* **Exercise description**:
Return verbatim all lines from the first one in the records to the line with "then labeled $c$.\\", both ends kept.

* **Record excerpts**:
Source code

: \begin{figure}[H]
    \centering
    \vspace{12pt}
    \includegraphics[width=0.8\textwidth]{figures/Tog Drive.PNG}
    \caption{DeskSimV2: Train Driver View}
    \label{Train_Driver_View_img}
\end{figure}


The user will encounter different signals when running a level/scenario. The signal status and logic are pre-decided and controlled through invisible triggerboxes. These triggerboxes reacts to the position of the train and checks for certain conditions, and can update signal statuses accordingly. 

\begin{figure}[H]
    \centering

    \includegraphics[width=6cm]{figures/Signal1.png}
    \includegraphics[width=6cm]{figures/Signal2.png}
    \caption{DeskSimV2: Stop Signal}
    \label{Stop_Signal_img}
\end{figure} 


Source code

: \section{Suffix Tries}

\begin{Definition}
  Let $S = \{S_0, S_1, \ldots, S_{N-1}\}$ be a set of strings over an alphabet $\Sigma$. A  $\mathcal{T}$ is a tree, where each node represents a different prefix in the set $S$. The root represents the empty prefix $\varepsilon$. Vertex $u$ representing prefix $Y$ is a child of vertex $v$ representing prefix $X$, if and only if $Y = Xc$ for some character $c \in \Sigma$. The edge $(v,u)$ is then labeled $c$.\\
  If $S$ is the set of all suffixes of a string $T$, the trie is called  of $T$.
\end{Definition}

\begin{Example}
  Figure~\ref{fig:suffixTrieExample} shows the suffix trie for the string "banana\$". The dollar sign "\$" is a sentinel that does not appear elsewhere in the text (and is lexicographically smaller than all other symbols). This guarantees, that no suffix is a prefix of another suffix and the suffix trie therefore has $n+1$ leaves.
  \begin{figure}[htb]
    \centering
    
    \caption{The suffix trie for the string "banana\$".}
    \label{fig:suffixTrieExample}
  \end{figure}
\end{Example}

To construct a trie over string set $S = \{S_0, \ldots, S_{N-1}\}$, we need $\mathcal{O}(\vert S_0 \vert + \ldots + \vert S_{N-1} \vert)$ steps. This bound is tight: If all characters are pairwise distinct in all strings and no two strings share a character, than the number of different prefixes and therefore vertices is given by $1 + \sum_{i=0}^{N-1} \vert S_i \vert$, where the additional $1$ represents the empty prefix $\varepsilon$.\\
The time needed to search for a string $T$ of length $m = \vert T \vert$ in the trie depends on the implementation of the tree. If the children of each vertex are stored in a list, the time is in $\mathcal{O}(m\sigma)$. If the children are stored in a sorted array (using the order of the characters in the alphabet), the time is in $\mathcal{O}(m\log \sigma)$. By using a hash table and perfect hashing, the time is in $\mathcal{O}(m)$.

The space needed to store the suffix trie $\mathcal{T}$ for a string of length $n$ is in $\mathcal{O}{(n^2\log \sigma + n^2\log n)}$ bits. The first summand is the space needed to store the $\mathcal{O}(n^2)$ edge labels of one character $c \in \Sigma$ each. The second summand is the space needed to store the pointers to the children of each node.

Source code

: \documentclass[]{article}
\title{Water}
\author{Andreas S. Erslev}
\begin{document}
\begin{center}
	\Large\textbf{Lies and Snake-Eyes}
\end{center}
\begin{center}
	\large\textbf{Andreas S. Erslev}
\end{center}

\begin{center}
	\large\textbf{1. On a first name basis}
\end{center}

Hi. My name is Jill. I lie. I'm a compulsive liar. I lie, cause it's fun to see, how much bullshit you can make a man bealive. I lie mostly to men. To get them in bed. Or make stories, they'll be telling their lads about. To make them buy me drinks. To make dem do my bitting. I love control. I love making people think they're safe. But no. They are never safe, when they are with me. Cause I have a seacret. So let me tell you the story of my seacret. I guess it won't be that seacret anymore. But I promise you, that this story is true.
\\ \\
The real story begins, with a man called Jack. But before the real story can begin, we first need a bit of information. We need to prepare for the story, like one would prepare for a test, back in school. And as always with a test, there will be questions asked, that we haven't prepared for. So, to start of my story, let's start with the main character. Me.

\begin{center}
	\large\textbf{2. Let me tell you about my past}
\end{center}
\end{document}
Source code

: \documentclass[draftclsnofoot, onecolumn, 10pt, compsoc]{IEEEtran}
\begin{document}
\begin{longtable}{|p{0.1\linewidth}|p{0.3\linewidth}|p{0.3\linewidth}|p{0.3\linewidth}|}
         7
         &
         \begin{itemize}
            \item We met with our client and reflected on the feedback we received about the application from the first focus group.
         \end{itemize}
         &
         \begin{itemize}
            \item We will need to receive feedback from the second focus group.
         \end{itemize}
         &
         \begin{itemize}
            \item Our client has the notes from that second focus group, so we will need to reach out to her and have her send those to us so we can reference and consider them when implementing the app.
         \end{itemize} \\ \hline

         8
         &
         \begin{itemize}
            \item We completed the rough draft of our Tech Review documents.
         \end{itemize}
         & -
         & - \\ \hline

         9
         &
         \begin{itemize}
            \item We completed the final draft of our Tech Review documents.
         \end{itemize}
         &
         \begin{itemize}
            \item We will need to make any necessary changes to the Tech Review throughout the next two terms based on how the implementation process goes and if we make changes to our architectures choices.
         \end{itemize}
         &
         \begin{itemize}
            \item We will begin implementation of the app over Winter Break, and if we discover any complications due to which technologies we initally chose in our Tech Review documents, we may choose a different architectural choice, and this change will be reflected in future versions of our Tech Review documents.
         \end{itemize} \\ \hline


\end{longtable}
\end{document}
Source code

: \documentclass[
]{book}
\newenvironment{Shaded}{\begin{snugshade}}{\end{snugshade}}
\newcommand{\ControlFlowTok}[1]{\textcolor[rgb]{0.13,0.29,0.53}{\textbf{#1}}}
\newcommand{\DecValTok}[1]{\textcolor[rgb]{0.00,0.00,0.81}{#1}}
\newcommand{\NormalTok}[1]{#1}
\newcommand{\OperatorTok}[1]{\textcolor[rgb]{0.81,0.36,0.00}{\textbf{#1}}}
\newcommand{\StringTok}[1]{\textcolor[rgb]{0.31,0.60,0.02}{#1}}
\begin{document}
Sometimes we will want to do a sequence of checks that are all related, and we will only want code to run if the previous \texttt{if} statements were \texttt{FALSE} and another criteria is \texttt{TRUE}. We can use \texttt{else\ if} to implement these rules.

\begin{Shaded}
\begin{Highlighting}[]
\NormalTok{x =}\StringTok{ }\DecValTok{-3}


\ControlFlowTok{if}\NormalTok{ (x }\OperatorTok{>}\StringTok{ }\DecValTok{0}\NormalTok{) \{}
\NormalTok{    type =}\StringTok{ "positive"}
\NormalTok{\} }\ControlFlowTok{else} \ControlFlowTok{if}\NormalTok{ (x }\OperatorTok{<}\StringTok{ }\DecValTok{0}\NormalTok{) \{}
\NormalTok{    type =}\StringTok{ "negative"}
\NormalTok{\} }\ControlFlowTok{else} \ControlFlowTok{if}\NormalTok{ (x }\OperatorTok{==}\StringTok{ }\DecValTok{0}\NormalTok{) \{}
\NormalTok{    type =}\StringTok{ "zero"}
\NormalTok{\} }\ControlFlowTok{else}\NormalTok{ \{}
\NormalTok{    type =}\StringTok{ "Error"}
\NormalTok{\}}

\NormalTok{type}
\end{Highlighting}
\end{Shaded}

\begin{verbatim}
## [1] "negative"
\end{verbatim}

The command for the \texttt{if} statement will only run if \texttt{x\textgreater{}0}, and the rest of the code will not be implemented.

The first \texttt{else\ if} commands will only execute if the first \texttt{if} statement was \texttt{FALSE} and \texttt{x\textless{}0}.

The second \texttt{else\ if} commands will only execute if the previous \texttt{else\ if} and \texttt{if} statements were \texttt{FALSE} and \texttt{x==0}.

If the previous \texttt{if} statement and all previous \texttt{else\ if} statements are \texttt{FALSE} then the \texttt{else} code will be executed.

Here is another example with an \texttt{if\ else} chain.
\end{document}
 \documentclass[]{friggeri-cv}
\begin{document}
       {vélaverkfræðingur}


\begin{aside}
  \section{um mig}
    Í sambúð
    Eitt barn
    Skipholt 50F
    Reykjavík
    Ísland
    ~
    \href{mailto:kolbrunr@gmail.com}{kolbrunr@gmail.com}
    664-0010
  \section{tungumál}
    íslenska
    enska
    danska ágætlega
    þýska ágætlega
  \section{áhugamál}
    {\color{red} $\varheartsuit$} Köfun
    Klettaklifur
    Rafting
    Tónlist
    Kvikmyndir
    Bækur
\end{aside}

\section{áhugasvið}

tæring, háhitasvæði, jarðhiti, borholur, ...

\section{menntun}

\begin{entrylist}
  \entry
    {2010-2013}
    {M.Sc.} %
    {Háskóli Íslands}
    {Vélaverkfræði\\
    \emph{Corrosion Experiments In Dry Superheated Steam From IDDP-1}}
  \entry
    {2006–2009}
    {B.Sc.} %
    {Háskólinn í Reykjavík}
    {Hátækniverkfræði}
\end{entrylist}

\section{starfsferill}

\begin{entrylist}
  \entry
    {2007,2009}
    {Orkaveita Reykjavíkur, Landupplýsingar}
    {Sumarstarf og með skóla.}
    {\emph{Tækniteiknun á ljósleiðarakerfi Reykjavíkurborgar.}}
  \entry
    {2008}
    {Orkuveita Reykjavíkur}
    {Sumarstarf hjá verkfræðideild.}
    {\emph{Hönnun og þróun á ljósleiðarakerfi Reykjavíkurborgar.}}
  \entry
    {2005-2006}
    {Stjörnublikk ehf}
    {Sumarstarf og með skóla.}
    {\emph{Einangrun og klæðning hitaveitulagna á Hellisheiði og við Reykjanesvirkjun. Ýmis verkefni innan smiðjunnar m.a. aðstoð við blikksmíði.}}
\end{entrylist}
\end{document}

* **Task solution**:
Source code

: \begin{figure}[H]
    \centering
    \vspace{12pt}
    \includegraphics[width=0.8\textwidth]{figures/Tog Drive.PNG}
    \caption{DeskSimV2: Train Driver View}
    \label{Train_Driver_View_img}
\end{figure}


The user will encounter different signals when running a level/scenario. The signal status and logic are pre-decided and controlled through invisible triggerboxes. These triggerboxes reacts to the position of the train and checks for certain conditions, and can update signal statuses accordingly. 

\begin{figure}[H]
    \centering

    \includegraphics[width=6cm]{figures/Signal1.png}
    \includegraphics[width=6cm]{figures/Signal2.png}
    \caption{DeskSimV2: Stop Signal}
    \label{Stop_Signal_img}
\end{figure} 


Source code

: \section{Suffix Tries}

\begin{Definition}
  Let $S = \{S_0, S_1, \ldots, S_{N-1}\}$ be a set of strings over an alphabet $\Sigma$. A  $\mathcal{T}$ is a tree, where each node represents a different prefix in the set $S$. The root represents the empty prefix $\varepsilon$. Vertex $u$ representing prefix $Y$ is a child of vertex $v$ representing prefix $X$, if and only if $Y = Xc$ for some character $c \in \Sigma$. The edge $(v,u)$ is then labeled $c$.\\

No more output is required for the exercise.